Earlier Monday, activists released a video which they claimed shows a government Soviet-made MiG warplane catching fire after it apparently was hit by ground fire over Deir el-Zour province. The warplane appears to be spiral into a ball of flames. It was impossible to independently verify the video.
SANA news agency said the plane was on a training mission when a "technical failure occurred" and the pilot had to eject. It added that a search was under way to find the pilot.
If the rebels indeed managed to shoot down a fighter jet, it would mark a major leap forward in their military capabilities as well as a big blow to the regime, which started using its air force intensively in the civil war over the past weeks.
The Britain-based activist group Syrian Observatory for Human Rights said the plane was hit as it was conducting air raids on the town of Muhassan. The group quoted activists in the area as saying the plane was hit with fire from a heavy machine gun used by rebels in the area.
Observatory Director Rami Abdul-Rahman said he was told by locals that the rebels captured the pilot, a colonel, alive.
Theodore Karasik, a regional security expert at the Dubai-based Institute for Near East and Gulf Military Analysis, said the rebel claim -- if true -- would suggest a stepped-up flow of outside military assistance. Older anti-aircraft weapons, possibly looted from Syrian arsenals such as variations on the Soviet-era SA-7, are considered overmatched by later model MiGs in the Syrian air force.
"If this is true, the conjecture would be that covert aid to the rebels is expanding with higher-grade anti-aircraft capabilities," he said.
Gulf states such as Saudi Arabia and Qatar have pledged to help supply the Syrian rebels, but the extent of the aid is unclear. Rebel commanders have consistently complained about lack of ammunition, including during recent battles in Aleppo. Last week, anti-regime protesters across Syria staged rallies calling for greater anti-aircraft firepower.
On Sunday, the head of Syria's main opposition group in exile called for international powers to impose a no-fly zone in border areas to protect civilians who are coming under increasingly intense attacks by regime warplanes and helicopters.
The president of the Syrian National Council, Abdelbaset Sieda, told The Associated Press that such a move by the international community would show President Bashar Assad's regime that his opponents around the world are serious.
The Syrian opposition has been calling for a no-fly zone over Syria for months. But Sieda renewed the plea a day after U.S. Secretary of State Hillary Rodham Clinton said Washington and Turkey were discussing a range of steps including a no-fly zone over some parts of Syria as the regime increasingly uses its air force to attack rebels.
The eastern, oil-rich region of Deir el-Zour near the border with Iraq has been witnessing heavy clashes between government troops and rebels over the past week. Syrian Prime Minister Riad Hijab, who defected to Jordan earlier this month, comes from Deir el-Zour.

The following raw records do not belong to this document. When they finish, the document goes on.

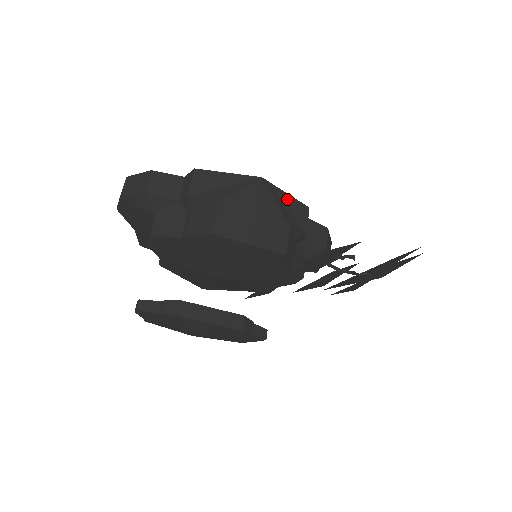
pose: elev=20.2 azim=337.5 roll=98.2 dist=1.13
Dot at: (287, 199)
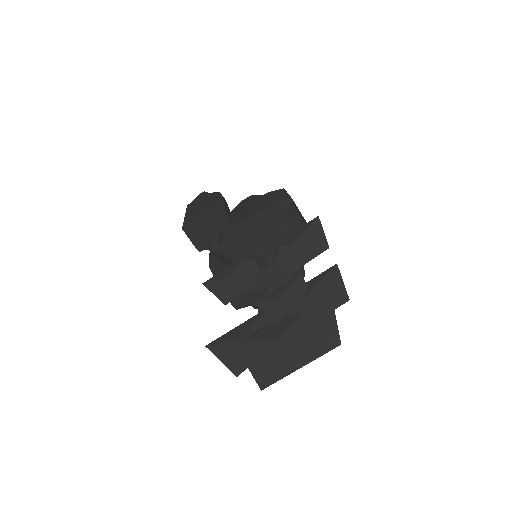
Dot at: occluded
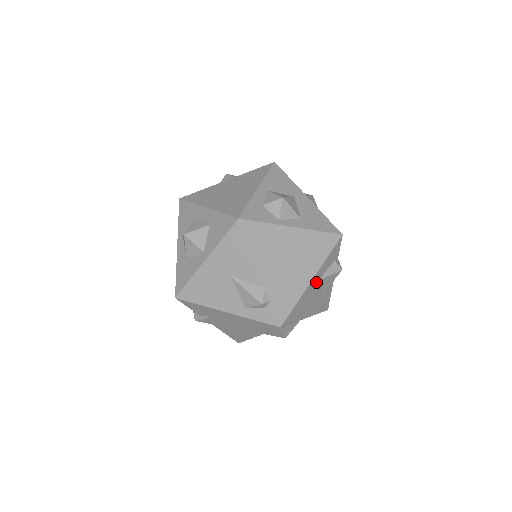
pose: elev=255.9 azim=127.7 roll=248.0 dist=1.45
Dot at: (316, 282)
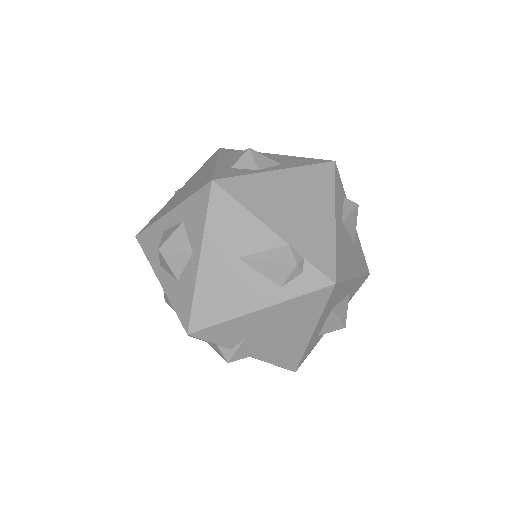
Dot at: (340, 223)
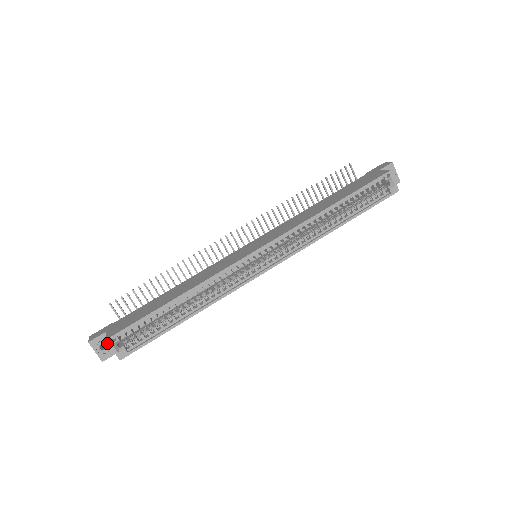
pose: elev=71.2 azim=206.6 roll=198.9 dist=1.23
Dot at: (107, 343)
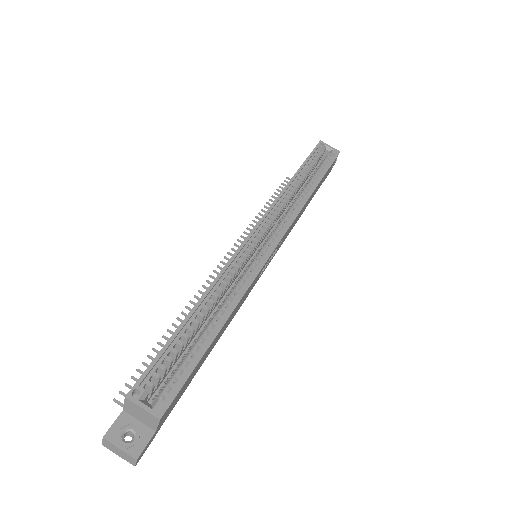
Dot at: (131, 427)
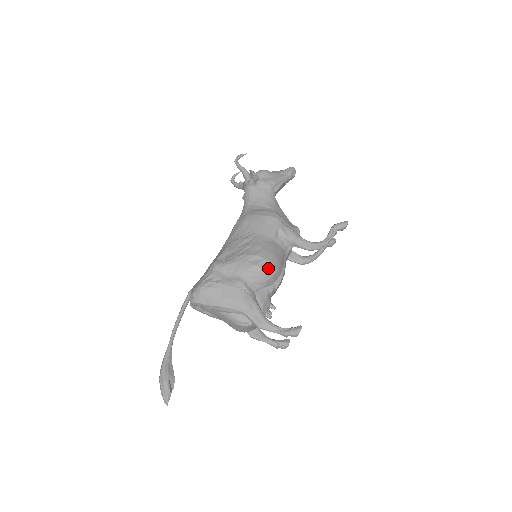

The toll of Syria journalists killed over the weekend rose to three on Monday, when a pro-government TV station said one of its cameramen kidnapped three days ago is believed to be dead.
The station said two other journalists and their driver are being held by rebels near the capital Damascus.
The station said gunmen kidnapped the cameraman Friday along with three other employees of the pro-regime Al-Ikhbariya TV while covering the violence in the Damascus suburb of al-Tal. The three surviving members of the team appeared in an online video, saying they were being held by rebel forces who were treating them well.
A man who identified himself as a rebel spokesman also appeared in the video, saying the cameraman and two members of the Free Syrian Army rebel group were killed in government shelling while on a tour in al-Tal to shoot destruction in the area.
It was impossible to independently verify the events shown in the video. But the general manager of Al-Ikhbariya TV said they believe the cameraman is dead. In June, gunmen raided Al-Ikhbariya's headquarters, killing seven employees.
Two other journalists were killed in Damascus or its suburbs on Saturday. A reporter for state-run news agency SANA was killed in his Damascus home, while another working for the pan-Arab Al-Arabiya TV was killed in a blast in al-Tal.
Activists reported clashes and shelling between government troops and rebels in areas including Damascus and its suburbs, the central province of Homs, and the southern region of Daraa. The Observatory said 52 people were killed so far Monday, 39 of them civilians while the others were soldiers or rebels.
Activists say more than 20,000 people have been killed since the revolt began in March 2011.